Thursday, December 20, 2012

This is no victory

The Mail seems to believe that it's campaign to get the government to censor the internet for parents rather than parents doing it for themselves is a good thing. You'd think that by now people would have realised that giving any government control of something usually leads to unforeseen circumstances such as the government using the legislation in ways that no one ever anticipated.
Mail.
Children will be protected by a block on online pornography which parents will have to choose to have lifted, David Cameron vows today.
After weeks of confusion over the Government’s plans to protect youngsters, the Prime Minister makes clear that under the proposals, web filters will be ‘default on’ for houses with children.
In an article for the Daily Mail, the Prime Minister says it is ‘utterly appalling’ that so many children have been exposed to the ‘darkest corners’ of the internet, adding: ‘A silent attack on innocence is under way in our country today and I am determined that we fight it with all we’ve got.’
He announces that Conservative MP Claire Perry, who has led the campaign for a broader, automatic block on adult material for all internet users, is to be appointed as his adviser on reversing the commercialisation and sexualisation of childhood.
She will be in charge of implementing the new web filter system, which will also require internet providers to check the age of the person setting controls.
Anyone remember the Regulation of Investigatory Powers Act? Remember how we were told it was 'necessary' in the fight against terrorism to be used to monitor suspected terrorists?
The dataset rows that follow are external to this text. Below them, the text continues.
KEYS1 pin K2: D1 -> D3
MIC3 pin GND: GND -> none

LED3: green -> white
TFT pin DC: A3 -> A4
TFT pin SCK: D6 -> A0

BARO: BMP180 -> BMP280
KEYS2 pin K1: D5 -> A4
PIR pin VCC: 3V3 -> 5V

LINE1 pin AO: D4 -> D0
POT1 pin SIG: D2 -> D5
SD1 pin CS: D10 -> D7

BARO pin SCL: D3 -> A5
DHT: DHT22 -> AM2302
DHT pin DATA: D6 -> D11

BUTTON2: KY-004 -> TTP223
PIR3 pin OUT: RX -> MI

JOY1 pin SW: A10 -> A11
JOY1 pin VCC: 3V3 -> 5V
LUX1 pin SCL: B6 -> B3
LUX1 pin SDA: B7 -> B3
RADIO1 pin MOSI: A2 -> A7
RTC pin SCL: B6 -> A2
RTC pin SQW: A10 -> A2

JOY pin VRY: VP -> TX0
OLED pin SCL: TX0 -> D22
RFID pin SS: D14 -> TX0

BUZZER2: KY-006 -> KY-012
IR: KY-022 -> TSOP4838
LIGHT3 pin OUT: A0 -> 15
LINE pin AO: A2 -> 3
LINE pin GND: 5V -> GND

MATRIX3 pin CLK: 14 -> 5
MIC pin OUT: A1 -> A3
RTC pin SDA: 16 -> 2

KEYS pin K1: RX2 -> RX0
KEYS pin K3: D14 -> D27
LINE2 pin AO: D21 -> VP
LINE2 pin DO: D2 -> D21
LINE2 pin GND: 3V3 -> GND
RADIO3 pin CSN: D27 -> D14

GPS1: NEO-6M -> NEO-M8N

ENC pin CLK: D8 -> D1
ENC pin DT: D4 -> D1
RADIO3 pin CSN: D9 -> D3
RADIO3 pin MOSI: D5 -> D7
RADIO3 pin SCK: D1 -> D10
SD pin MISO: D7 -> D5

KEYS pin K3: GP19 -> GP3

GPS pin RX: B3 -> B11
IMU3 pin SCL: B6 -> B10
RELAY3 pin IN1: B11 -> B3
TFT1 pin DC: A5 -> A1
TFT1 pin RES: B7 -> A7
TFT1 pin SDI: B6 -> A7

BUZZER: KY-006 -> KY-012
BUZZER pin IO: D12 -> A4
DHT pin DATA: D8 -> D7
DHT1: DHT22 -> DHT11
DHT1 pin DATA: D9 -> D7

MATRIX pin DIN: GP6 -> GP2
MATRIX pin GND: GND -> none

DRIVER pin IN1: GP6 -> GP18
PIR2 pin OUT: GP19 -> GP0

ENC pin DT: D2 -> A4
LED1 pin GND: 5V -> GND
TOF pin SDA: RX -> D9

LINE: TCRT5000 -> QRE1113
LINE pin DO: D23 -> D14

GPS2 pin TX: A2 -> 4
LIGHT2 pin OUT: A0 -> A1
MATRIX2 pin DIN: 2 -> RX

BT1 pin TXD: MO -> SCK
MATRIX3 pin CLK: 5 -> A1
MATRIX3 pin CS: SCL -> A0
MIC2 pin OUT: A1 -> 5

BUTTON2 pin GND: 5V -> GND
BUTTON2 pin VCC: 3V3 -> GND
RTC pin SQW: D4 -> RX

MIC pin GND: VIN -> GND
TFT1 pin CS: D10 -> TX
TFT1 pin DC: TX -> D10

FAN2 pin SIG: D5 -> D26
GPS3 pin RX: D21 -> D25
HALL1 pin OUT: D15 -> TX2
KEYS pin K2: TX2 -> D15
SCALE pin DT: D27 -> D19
Remember also the use it was put too in checking litter bin use, peoples locations vis school catchment areas...
Derby City Council, Bolton, Gateshead and Hartlepool all used RIPA powers to snoop on dog fouling, and Bolton used powers under the Act to investigate littering.
The most prolific user of the Act in 2008 was Durham County Council which used the legislation 131 times almost exclusively against traders suspected of selling counterfeit goods or suspected of selling age-restricted products to kids.
Anyone want to bet that as soon as the government can force ISP's to censor their content that the range of content that can actually be censored will increase to the point where any criticism of the government or anything they don't want us to see is included?
Think we'd discover about MP's expense scandals, Islamic grooming gangs, social services 'disasters' even mention of the family courts scandal?
Well we would, though we'd have to go via various unblocked sites (probably based abroad) to get it. It's not like the UK's attempt to block the Pirate Bay was terribly successful. I'm pretty sure that most bloggers and other net savvy individuals will find things out, but ordinary people???
Asking governments to take on powers it really ought not to have is a recipe of disaster because there is always mission creep and frankly politicians cannot be trusted, one government might initially behave itself but the next one?
The Mail may be crowing about victory, but this is no victory at all, they've just campaigned for the government to have the power to censor them.

3 annotations:

The Jannie said...

Mission creep will undoubtedly be the result of their creepy mission.

selsey.steve said...

I've worked for a couple of County police Forces in a civilian capacity, after retiring from a proper Police Force overseas.
To get a RIPA to watch the home of a recently released prolific burglar took 2-3 weeks, and permission had to be given by a totally uninterested Superintendent. Times and hours of observations had to be noted and could not exceed a legally mandated maximum.
What was the work-around?
Call the local Council Office and speak to a particular clerk. He'd give us a perfectly legal RIPA authorisation (that he signed, quite legally) for six or eight named individuals to watch certain premises for some spurious reason. No time limit, no defined hours of observation. Nothing. No restrictions at all.
This attempt to control internet access by a portion of the population is doomed to a)fail (because all Government IT systems fail), and b)the kids will be round the blockage about twenty seconds after it;s been put in (if ever it is).
Just google 'proxy servers' and see.

banned said...

Last I heard Cameron had rejected these calls to censor the internet (Beeb radio 2 last week) but if he was serious about "reversing the commercialisation and sexualisation of childhood" he might start with the muck and filth that comes out of that self-same BBC itself.